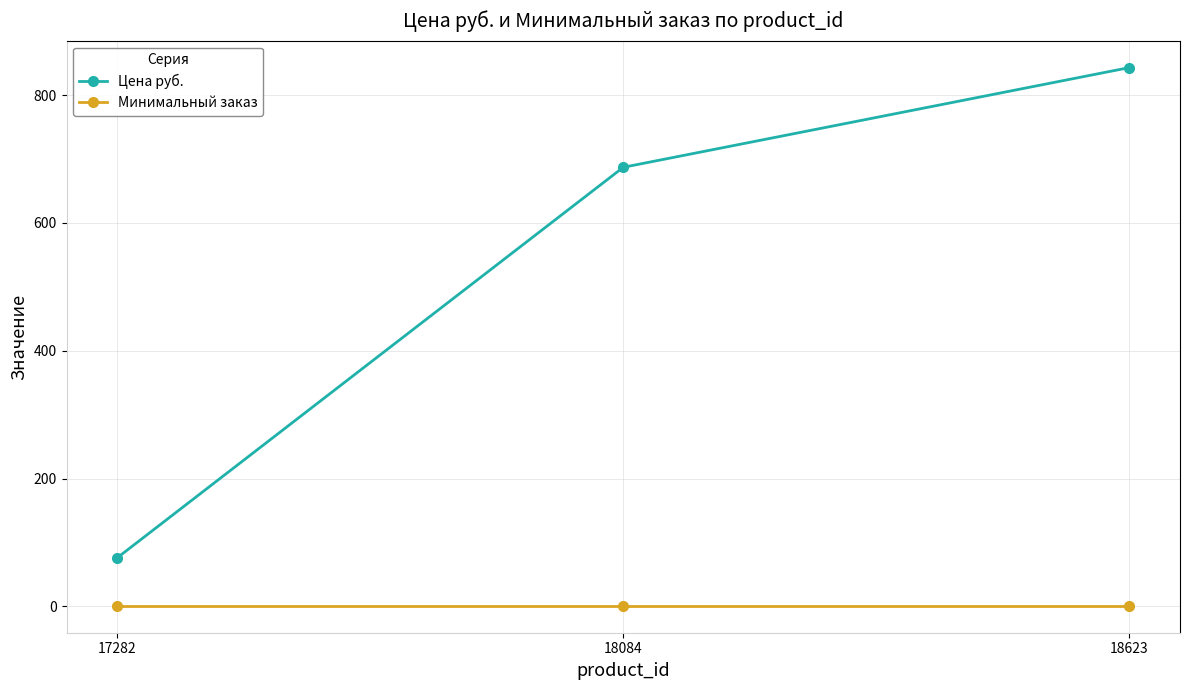

List the series in order of their peak value, lowest first.

Минимальный заказ, Цена руб.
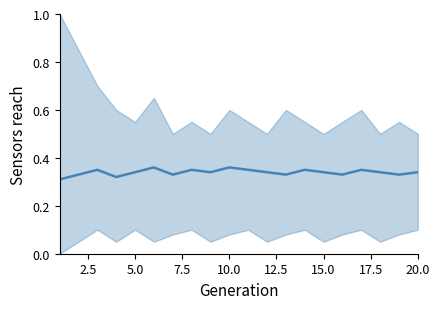

The chart shows a value of 0.5 at 0.0. True or false?

False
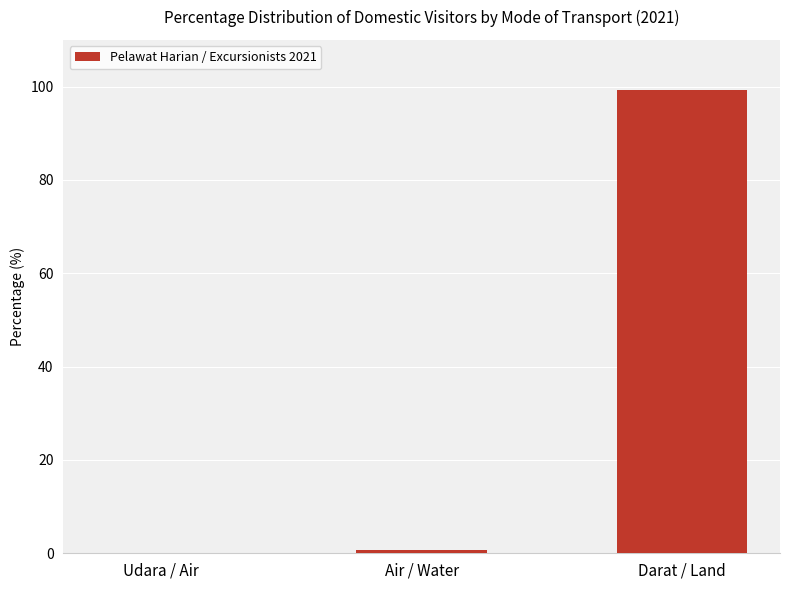

What is the maximum value shown in the chart?

99.4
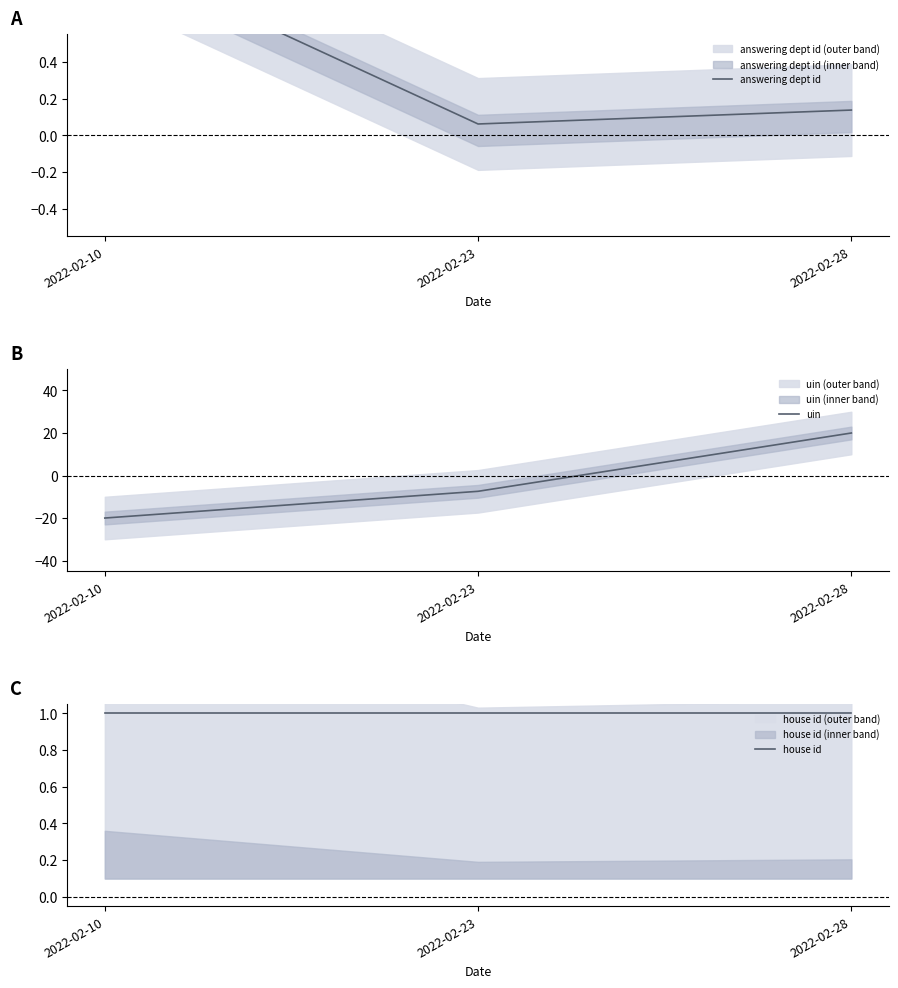

Rank the series at 2022-02-10 from lowest to highest value.

uin, answering dept id, house id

********

» **CONSIGNE**
Recopiez tout le matériel ci-dessus en remplaçant « chart » par « graph », sans rien modifier d'autre. Laissez les images de côté dans votre réponse.

» **RÉSULTAT**
List the series in order of their peak value, lowest first.

Минимальный заказ, Цена руб.

The graph shows a value of 0.5 at 0.0. True or false?

False

What is the maximum value shown in the graph?

99.4

Rank the series at 2022-02-10 from lowest to highest value.

uin, answering dept id, house id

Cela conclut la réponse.